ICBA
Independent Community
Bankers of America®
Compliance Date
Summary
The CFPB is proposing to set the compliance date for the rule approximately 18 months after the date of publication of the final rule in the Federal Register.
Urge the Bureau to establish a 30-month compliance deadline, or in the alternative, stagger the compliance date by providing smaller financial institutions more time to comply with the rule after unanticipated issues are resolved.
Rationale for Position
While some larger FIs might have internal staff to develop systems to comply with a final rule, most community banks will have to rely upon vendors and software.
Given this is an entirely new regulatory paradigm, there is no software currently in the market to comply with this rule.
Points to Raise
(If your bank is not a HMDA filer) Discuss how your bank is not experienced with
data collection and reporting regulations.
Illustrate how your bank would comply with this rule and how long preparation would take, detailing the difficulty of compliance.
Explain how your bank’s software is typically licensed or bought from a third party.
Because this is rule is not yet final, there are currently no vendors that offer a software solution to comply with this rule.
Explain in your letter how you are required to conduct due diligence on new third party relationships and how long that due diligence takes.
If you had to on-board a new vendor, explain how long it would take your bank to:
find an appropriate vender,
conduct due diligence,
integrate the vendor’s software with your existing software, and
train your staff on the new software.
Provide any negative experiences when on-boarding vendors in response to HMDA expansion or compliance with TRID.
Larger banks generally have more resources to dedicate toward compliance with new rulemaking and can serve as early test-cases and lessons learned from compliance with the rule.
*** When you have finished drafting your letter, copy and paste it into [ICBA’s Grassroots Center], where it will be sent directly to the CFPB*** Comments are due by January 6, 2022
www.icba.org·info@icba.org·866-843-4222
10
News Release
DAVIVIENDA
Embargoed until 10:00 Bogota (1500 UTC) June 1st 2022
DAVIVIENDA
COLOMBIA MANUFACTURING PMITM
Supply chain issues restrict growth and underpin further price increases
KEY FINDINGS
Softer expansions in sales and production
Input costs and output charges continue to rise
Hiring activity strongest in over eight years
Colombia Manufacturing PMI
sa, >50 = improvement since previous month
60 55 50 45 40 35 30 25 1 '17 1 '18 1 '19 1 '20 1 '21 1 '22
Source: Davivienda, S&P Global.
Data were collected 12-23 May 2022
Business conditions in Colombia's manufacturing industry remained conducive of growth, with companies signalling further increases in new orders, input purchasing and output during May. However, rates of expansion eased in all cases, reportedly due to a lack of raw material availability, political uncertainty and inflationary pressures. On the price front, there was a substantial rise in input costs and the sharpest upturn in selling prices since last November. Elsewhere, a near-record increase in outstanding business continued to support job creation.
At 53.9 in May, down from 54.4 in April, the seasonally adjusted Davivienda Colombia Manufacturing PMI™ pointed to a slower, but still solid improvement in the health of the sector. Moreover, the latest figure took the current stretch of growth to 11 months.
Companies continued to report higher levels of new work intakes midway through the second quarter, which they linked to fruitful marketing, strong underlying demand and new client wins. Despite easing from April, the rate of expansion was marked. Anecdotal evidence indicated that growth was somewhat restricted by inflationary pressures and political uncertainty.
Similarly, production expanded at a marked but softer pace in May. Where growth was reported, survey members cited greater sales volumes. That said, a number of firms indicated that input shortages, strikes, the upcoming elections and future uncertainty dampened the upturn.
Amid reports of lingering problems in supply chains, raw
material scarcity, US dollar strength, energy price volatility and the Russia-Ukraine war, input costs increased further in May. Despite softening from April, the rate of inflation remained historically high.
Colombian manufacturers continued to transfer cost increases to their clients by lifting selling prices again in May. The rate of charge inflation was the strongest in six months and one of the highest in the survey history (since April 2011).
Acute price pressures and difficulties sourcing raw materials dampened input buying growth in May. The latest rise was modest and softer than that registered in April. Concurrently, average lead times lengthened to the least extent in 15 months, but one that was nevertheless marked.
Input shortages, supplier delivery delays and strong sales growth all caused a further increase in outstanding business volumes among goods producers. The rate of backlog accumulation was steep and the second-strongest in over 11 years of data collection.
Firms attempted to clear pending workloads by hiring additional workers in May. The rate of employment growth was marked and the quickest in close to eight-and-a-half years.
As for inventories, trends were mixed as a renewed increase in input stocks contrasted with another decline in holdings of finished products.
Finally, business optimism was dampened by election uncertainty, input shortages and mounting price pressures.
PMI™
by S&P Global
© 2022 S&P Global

-------

**What the task requires**
Give back every line of the data above exactly as written.

**Written response**
ICBA
Independent Community
Bankers of America®
Compliance Date
Summary
The CFPB is proposing to set the compliance date for the rule approximately 18 months after the date of publication of the final rule in the Federal Register.
Urge the Bureau to establish a 30-month compliance deadline, or in the alternative, stagger the compliance date by providing smaller financial institutions more time to comply with the rule after unanticipated issues are resolved.
Rationale for Position
While some larger FIs might have internal staff to develop systems to comply with a final rule, most community banks will have to rely upon vendors and software.
Given this is an entirely new regulatory paradigm, there is no software currently in the market to comply with this rule.
Points to Raise
(If your bank is not a HMDA filer) Discuss how your bank is not experienced with
data collection and reporting regulations.
Illustrate how your bank would comply with this rule and how long preparation would take, detailing the difficulty of compliance.
Explain how your bank’s software is typically licensed or bought from a third party.
Because this is rule is not yet final, there are currently no vendors that offer a software solution to comply with this rule.
Explain in your letter how you are required to conduct due diligence on new third party relationships and how long that due diligence takes.
If you had to on-board a new vendor, explain how long it would take your bank to:
find an appropriate vender,
conduct due diligence,
integrate the vendor’s software with your existing software, and
train your staff on the new software.
Provide any negative experiences when on-boarding vendors in response to HMDA expansion or compliance with TRID.
Larger banks generally have more resources to dedicate toward compliance with new rulemaking and can serve as early test-cases and lessons learned from compliance with the rule.
*** When you have finished drafting your letter, copy and paste it into [ICBA’s Grassroots Center], where it will be sent directly to the CFPB*** Comments are due by January 6, 2022
www.icba.org·info@icba.org·866-843-4222
10
News Release
DAVIVIENDA
Embargoed until 10:00 Bogota (1500 UTC) June 1st 2022
DAVIVIENDA
COLOMBIA MANUFACTURING PMITM
Supply chain issues restrict growth and underpin further price increases
KEY FINDINGS
Softer expansions in sales and production
Input costs and output charges continue to rise
Hiring activity strongest in over eight years
Colombia Manufacturing PMI
sa, >50 = improvement since previous month
60 55 50 45 40 35 30 25 1 '17 1 '18 1 '19 1 '20 1 '21 1 '22
Source: Davivienda, S&P Global.
Data were collected 12-23 May 2022
Business conditions in Colombia's manufacturing industry remained conducive of growth, with companies signalling further increases in new orders, input purchasing and output during May. However, rates of expansion eased in all cases, reportedly due to a lack of raw material availability, political uncertainty and inflationary pressures. On the price front, there was a substantial rise in input costs and the sharpest upturn in selling prices since last November. Elsewhere, a near-record increase in outstanding business continued to support job creation.
At 53.9 in May, down from 54.4 in April, the seasonally adjusted Davivienda Colombia Manufacturing PMI™ pointed to a slower, but still solid improvement in the health of the sector. Moreover, the latest figure took the current stretch of growth to 11 months.
Companies continued to report higher levels of new work intakes midway through the second quarter, which they linked to fruitful marketing, strong underlying demand and new client wins. Despite easing from April, the rate of expansion was marked. Anecdotal evidence indicated that growth was somewhat restricted by inflationary pressures and political uncertainty.
Similarly, production expanded at a marked but softer pace in May. Where growth was reported, survey members cited greater sales volumes. That said, a number of firms indicated that input shortages, strikes, the upcoming elections and future uncertainty dampened the upturn.
Amid reports of lingering problems in supply chains, raw
material scarcity, US dollar strength, energy price volatility and the Russia-Ukraine war, input costs increased further in May. Despite softening from April, the rate of inflation remained historically high.
Colombian manufacturers continued to transfer cost increases to their clients by lifting selling prices again in May. The rate of charge inflation was the strongest in six months and one of the highest in the survey history (since April 2011).
Acute price pressures and difficulties sourcing raw materials dampened input buying growth in May. The latest rise was modest and softer than that registered in April. Concurrently, average lead times lengthened to the least extent in 15 months, but one that was nevertheless marked.
Input shortages, supplier delivery delays and strong sales growth all caused a further increase in outstanding business volumes among goods producers. The rate of backlog accumulation was steep and the second-strongest in over 11 years of data collection.
Firms attempted to clear pending workloads by hiring additional workers in May. The rate of employment growth was marked and the quickest in close to eight-and-a-half years.
As for inventories, trends were mixed as a renewed increase in input stocks contrasted with another decline in holdings of finished products.
Finally, business optimism was dampened by election uncertainty, input shortages and mounting price pressures.
PMI™
by S&P Global
© 2022 S&P Global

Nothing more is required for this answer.